» **DESCRIPTION OF THE TASK**
Reproduce every row below character for character, leaving out the pictures.

» **GIVEN INFORMATION**
[Start of Attachment]
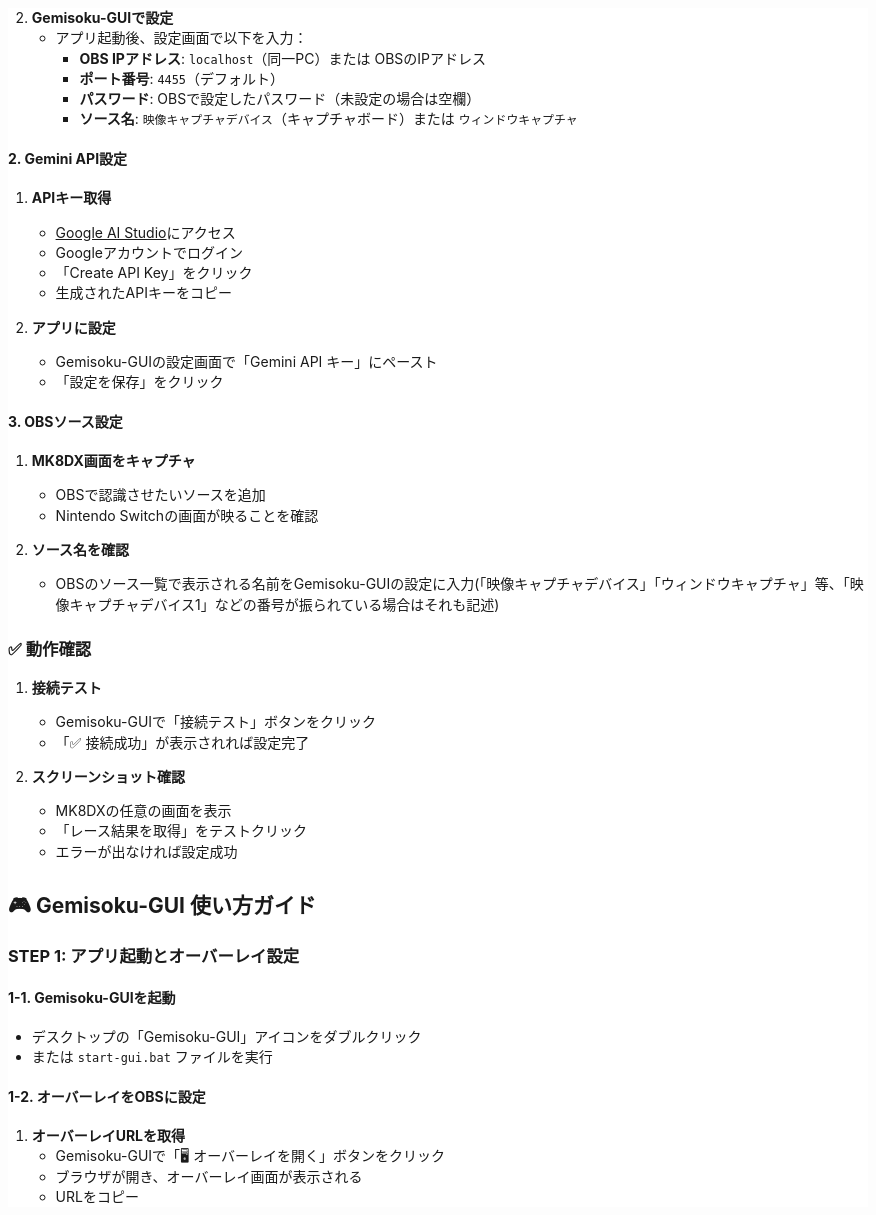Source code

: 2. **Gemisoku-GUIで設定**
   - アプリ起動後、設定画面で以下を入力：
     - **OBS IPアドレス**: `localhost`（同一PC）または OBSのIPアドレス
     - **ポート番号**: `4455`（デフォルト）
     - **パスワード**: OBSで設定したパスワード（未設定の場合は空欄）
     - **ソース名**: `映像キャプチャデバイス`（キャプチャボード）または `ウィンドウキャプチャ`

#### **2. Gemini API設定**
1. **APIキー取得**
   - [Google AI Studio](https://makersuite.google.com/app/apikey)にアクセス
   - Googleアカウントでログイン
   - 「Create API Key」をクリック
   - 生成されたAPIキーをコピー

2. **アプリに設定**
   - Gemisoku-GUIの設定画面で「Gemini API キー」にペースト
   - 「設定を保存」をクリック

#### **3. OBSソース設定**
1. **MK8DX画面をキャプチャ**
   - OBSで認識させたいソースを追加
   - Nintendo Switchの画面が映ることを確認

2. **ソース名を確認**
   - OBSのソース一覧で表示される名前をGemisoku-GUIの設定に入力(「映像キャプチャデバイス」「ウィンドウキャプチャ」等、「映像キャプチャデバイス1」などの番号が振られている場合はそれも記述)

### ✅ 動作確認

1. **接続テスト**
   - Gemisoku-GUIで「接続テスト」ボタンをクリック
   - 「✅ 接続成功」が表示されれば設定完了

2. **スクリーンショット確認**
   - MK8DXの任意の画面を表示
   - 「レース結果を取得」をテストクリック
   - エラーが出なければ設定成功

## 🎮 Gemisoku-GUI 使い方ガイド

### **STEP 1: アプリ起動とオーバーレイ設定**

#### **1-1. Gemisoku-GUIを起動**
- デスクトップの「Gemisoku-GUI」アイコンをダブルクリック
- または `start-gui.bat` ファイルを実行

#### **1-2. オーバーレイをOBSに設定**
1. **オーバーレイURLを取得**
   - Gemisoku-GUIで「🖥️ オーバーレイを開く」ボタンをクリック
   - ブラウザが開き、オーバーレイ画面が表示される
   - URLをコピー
[End of Attachment]
» **OUTPUT BELOW**
Source code

: 2. **Gemisoku-GUIで設定**
   - アプリ起動後、設定画面で以下を入力：
     - **OBS IPアドレス**: `localhost`（同一PC）または OBSのIPアドレス
     - **ポート番号**: `4455`（デフォルト）
     - **パスワード**: OBSで設定したパスワード（未設定の場合は空欄）
     - **ソース名**: `映像キャプチャデバイス`（キャプチャボード）または `ウィンドウキャプチャ`

#### **2. Gemini API設定**
1. **APIキー取得**
   - [Google AI Studio](https://makersuite.google.com/app/apikey)にアクセス
   - Googleアカウントでログイン
   - 「Create API Key」をクリック
   - 生成されたAPIキーをコピー

2. **アプリに設定**
   - Gemisoku-GUIの設定画面で「Gemini API キー」にペースト
   - 「設定を保存」をクリック

#### **3. OBSソース設定**
1. **MK8DX画面をキャプチャ**
   - OBSで認識させたいソースを追加
   - Nintendo Switchの画面が映ることを確認

2. **ソース名を確認**
   - OBSのソース一覧で表示される名前をGemisoku-GUIの設定に入力(「映像キャプチャデバイス」「ウィンドウキャプチャ」等、「映像キャプチャデバイス1」などの番号が振られている場合はそれも記述)

### ✅ 動作確認

1. **接続テスト**
   - Gemisoku-GUIで「接続テスト」ボタンをクリック
   - 「✅ 接続成功」が表示されれば設定完了

2. **スクリーンショット確認**
   - MK8DXの任意の画面を表示
   - 「レース結果を取得」をテストクリック
   - エラーが出なければ設定成功

## 🎮 Gemisoku-GUI 使い方ガイド

### **STEP 1: アプリ起動とオーバーレイ設定**

#### **1-1. Gemisoku-GUIを起動**
- デスクトップの「Gemisoku-GUI」アイコンをダブルクリック
- または `start-gui.bat` ファイルを実行

#### **1-2. オーバーレイをOBSに設定**
1. **オーバーレイURLを取得**
   - Gemisoku-GUIで「🖥️ オーバーレイを開く」ボタンをクリック
   - ブラウザが開き、オーバーレイ画面が表示される
   - URLをコピー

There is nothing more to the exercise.